General Aleksey Arakcheyev de kendi projesini geliştirdi. Birçok soylunun borcu olduğunu hesaba katıyordu. Dolayısıyla bu insanların paraya ihtiyacı vardı. Devlet de köylülerini satın almayı teklif edebilirdi. Köylülerin geçimini sağlayabilmeleri için toprak parsellerini satın alması gerekiyordu. Toplumsal ayaklanmalar çıkmaması için bu sürecin kademeli olarak gerçekleşmesi gerekiyordu. Ancak I. Aleksandr Arakcheyev'i desteklemedi. Sebep basitti: Napolyon'la savaştan sonra devletin bunun için parası yoktu. Köylülerin fidye ödemesi ise onlarca yıl sürecekti.

I. Nikolay

19. yüzyılın ortalarına gelindiğinde, Rusya'da serfliğin varlığı ahlaki, ekonomik ve politik açıdan düşünülemez hale gelmişti. I. Nikolay, bir dizi muhafazakâr adıma rağmen bunu anlamıştı. Bu nedenle, 1833'te köylüleri satarken aileleri ayırmak yasaklandı ve bu da serflerin durumunu bir nebze olsun rahatlattı.

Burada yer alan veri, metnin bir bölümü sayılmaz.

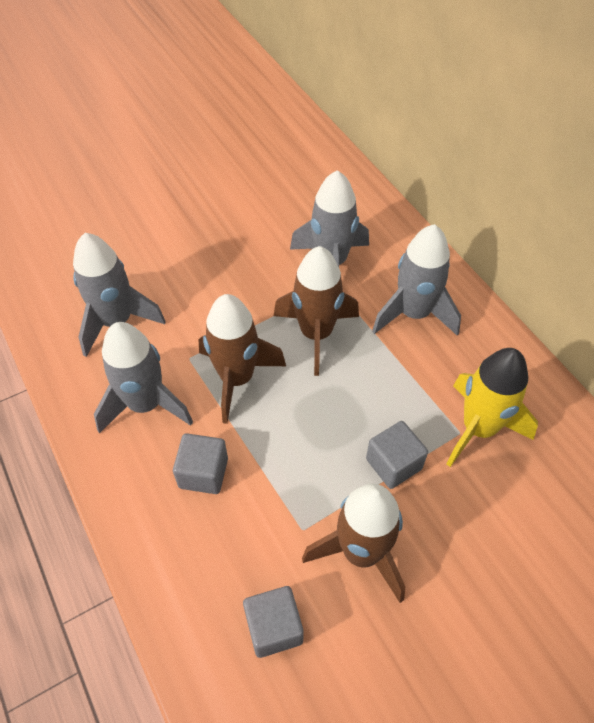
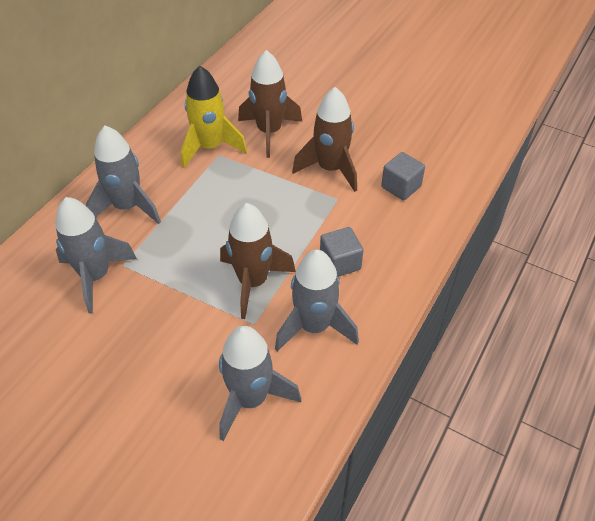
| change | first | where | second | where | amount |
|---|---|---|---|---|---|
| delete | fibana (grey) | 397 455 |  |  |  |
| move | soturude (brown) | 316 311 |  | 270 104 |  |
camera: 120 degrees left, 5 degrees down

Aynı dönemde General Pavel Kiselev, sahipleri tarafından ipotek altına alınmış arazileri satın almak için bir proje geliştiriyordu. Bu arada, bu, serflik sorununu çözmenin oldukça etkili bir yoluydu. 1850'de, serflerin yaklaşık üçte ikisi borca giren soylular tarafından ipotek altına alınmıştı. Birçok toprak sahibi, mali sorunlarını çözmek için para almayı kabul ederdi. Ancak Kırım Savaşı, planın uygulanmasında bazı değişikliklere yol açtı.

Kurtuluş

Kırım Savaşı'ndaki yenilginin ardından, serfliğin kaldırılmasını geciktirecek zaman kalmadığı ortaya çıktı. II. Aleksandr döneminde, köylüleri özgürleştirecek bir yasa çıkarmak için yoğun hazırlıklar yapılıyordu. Muhafazakâr çevreler bile bunun gerekliliğini fark ettiler, ancak zarar etmek istemedikleri için toprak sahiplerinin çıkarlarının gözetilmesi gerektiğini savundular.

İmparator, devlet, toprak sahipleri ve köylüler arasında bir uzlaşma çözümü bulmak zorundaydı. Tüm serfler, soylulardan bağımsız, kişisel olarak özgür insanlar olarak ilan edildi. Toprak sahibinden toprağı satın alıp kullanmazlarsa, geçici olarak yükümlü köylü sayılırlardı. Toprağı kullanmak için, sahibi için çalışmaya (angarya) devam ederler veya kira ödemeye devam ederlerdi.

Hükümet, köylülerin kendi topraklarını satın almalarının zor olacağını anlayınca, devlet toprak sahiplerinden toprakları satın aldı. Üstelik köylüler zaten 49 yıldır devlete para ödüyorlardı. Bir nevi toprak ipoteği.

Böylece her yıl muvakkat hizmetli köylülerin sayısı azaldı, fakat muvakkat hizmet ancak 1917 yılında tamamen kaldırıldı.